◆ DATA PROVIDED
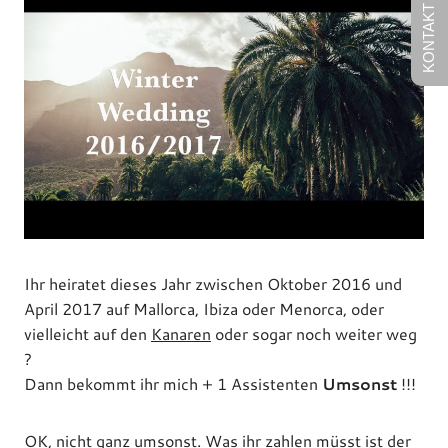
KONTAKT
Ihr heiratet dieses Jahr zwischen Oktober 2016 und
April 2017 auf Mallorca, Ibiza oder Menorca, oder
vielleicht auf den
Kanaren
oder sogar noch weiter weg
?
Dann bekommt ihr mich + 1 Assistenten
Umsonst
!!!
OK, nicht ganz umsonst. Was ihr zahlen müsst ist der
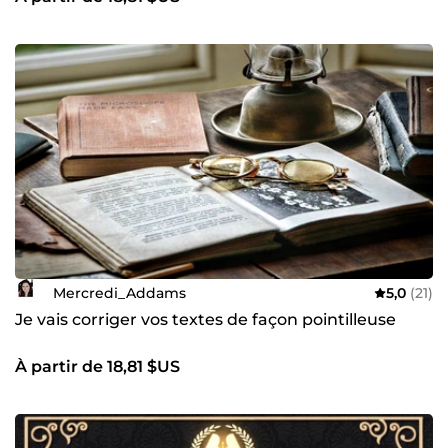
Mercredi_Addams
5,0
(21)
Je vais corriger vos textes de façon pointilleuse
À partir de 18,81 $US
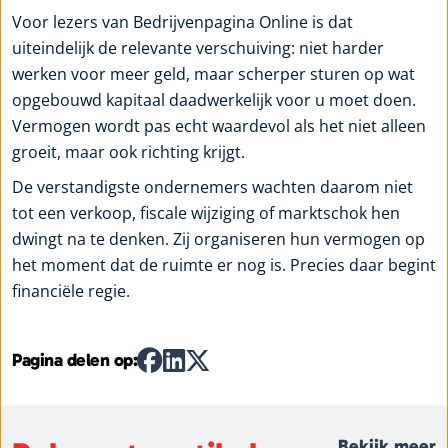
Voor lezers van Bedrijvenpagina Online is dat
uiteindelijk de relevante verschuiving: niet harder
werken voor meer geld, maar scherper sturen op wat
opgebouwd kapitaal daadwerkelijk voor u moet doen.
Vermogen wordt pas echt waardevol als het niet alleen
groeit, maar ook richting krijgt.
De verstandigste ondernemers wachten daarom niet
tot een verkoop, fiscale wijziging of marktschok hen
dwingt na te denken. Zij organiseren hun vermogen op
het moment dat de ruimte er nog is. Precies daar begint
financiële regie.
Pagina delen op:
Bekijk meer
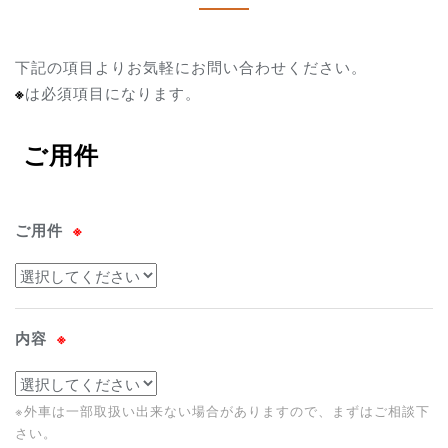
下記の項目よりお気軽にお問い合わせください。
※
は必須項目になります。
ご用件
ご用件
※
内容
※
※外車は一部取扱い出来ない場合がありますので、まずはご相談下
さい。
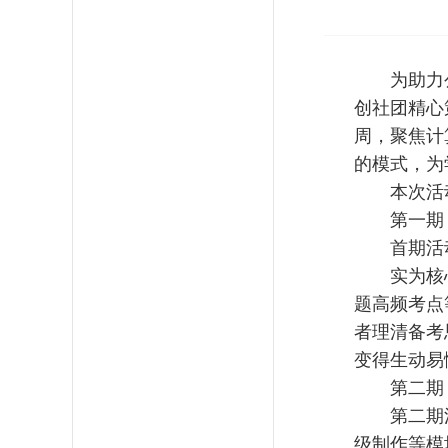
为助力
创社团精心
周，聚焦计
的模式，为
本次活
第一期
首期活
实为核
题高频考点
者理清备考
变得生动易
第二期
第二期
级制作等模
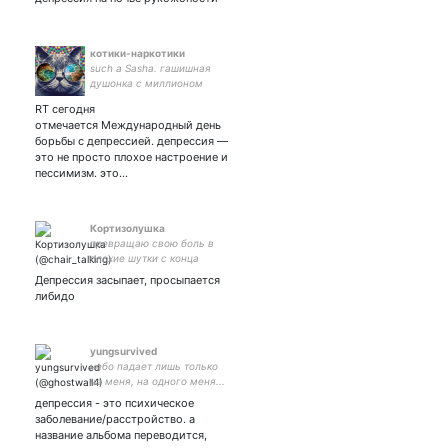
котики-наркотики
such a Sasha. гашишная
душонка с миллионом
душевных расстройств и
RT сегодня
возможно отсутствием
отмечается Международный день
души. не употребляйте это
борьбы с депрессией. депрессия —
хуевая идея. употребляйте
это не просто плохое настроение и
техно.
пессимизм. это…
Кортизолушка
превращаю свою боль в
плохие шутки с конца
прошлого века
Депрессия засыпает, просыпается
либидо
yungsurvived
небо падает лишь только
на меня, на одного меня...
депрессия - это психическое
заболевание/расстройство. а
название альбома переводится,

◆ DESCRIPTION OF THE TASK
Output the entries above exactly, without their pictures.

◆ RESPONSE BOX
KONTAKT
Ihr heiratet dieses Jahr zwischen Oktober 2016 und
April 2017 auf Mallorca, Ibiza oder Menorca, oder
vielleicht auf den
Kanaren
oder sogar noch weiter weg
?
Dann bekommt ihr mich + 1 Assistenten
Umsonst
!!!
OK, nicht ganz umsonst. Was ihr zahlen müsst ist der
Mercredi_Addams
5,0
(21)
Je vais corriger vos textes de façon pointilleuse
À partir de 18,81 $US
Voor lezers van Bedrijvenpagina Online is dat
uiteindelijk de relevante verschuiving: niet harder
werken voor meer geld, maar scherper sturen op wat
opgebouwd kapitaal daadwerkelijk voor u moet doen.
Vermogen wordt pas echt waardevol als het niet alleen
groeit, maar ook richting krijgt.
De verstandigste ondernemers wachten daarom niet
tot een verkoop, fiscale wijziging of marktschok hen
dwingt na te denken. Zij organiseren hun vermogen op
het moment dat de ruimte er nog is. Precies daar begint
financiële regie.
Pagina delen op:
Bekijk meer
下記の項目よりお気軽にお問い合わせください。
※
は必須項目になります。
ご用件
ご用件
※
内容
※
※外車は一部取扱い出来ない場合がありますので、まずはご相談下
さい。
为助力
创社团精心
周，聚焦计
的模式，为
本次活
第一期
首期活
实为核
题高频考点
者理清备考
变得生动易
第二期
第二期
级制作等模
котики-наркотики
such a Sasha. гашишная
душонка с миллионом
душевных расстройств и
RT сегодня
возможно отсутствием
отмечается Международный день
души. не употребляйте это
борьбы с депрессией. депрессия —
хуевая идея. употребляйте
это не просто плохое настроение и
техно.
пессимизм. это…
Кортизолушка
превращаю свою боль в
плохие шутки с конца
прошлого века
Депрессия засыпает, просыпается
либидо
yungsurvived
небо падает лишь только
на меня, на одного меня...
депрессия - это психическое
заболевание/расстройство. а
название альбома переводится,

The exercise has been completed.